A still image from The River is our Relative
Robert F. Bukaty
/
AP
In this Saturday, Jan. 19, 2019 photo, the Brookfield Renewable hydroelectric facility stands at the Milford Dam on the Penobscot River in Milford, Maine.

Staff at the Federal Energy Regulatory Commission (FERC) are recommending the relicensing of four dams along the Kennebec River that have been at the center of a fight over the restoration of endangered salmon and other species.

The agency released its draft environmental impact statement late last month as part of the relicensing application for the dams, operated by Brookfield Renewable. Commission staff recommended relicensing as part of a plan that would include proposals from Brookfield, including turbine shutdowns and construction of new fish lifts, as well as other conditions from staff and federal and state agencies.

But Nick Bennett, a staff scientist with the Natural Resources Council of Maine (NRCM), said the proposed measures are inadequate and haven't worked on other rivers, including the Merrimack and Connecticut Rivers.

"This scheme that FERC has come up with has not worked on any other dam, on any other river system, anywhere.
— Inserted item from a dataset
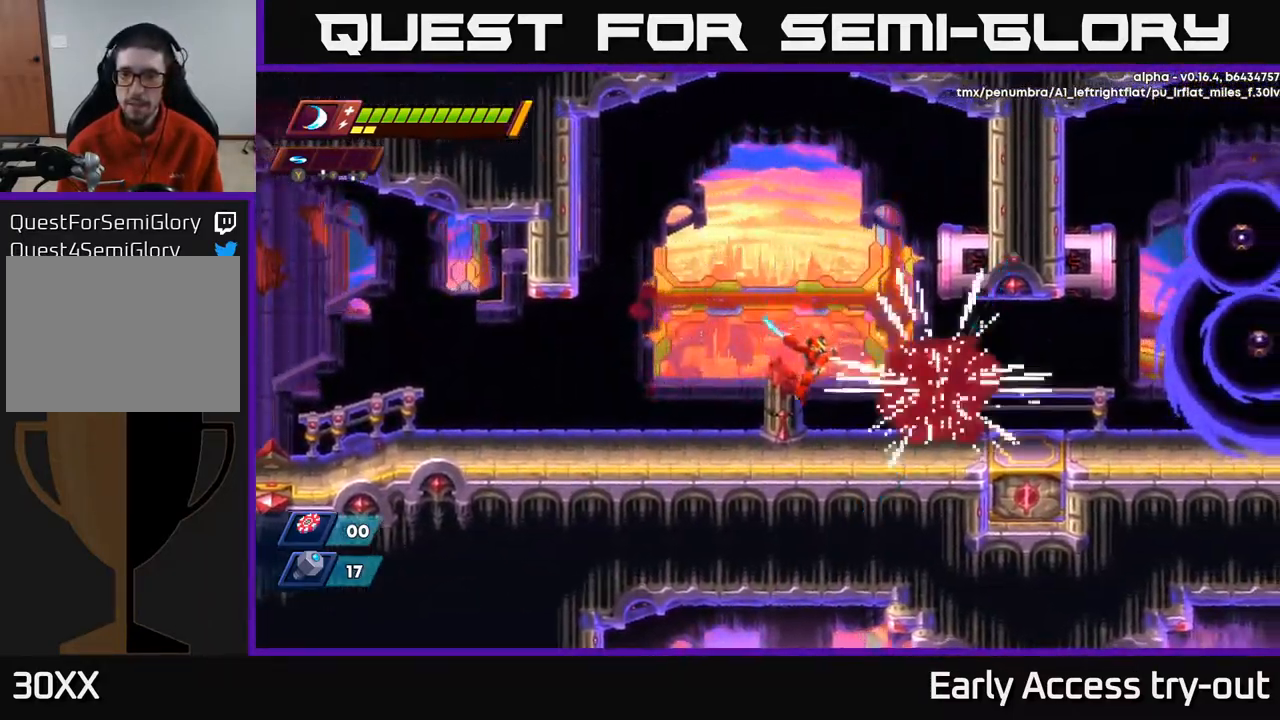
{"buttons": ["DPAD_RIGHT"], "left_stick": "center", "right_stick": "center", "events": [[67, "X", "up"], [84, "DPAD_RIGHT", "down"], [184, "R2", "down"], [401, "R2", "up"]]}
And there's no reasonable expectation that it would work here," Bennett said.

NRCM is calling for FERC to look at other measures as part of the relicensing process, including considering dam removals, stronger fish passage standards, and screens over every turbine on all of the dams, in order to protect downstream migrating juvenile fish.

"The Department of Marine Resources agrees with us, they've asked for three-quarter inch screens on all the turbines. So that, at the very least is is step one," Bennett said.

The public will have an opportunity to comment on the draft environmental impact statement during two meetings next month.

A spokesperson for Brookfield Renewable did not return a request for comment.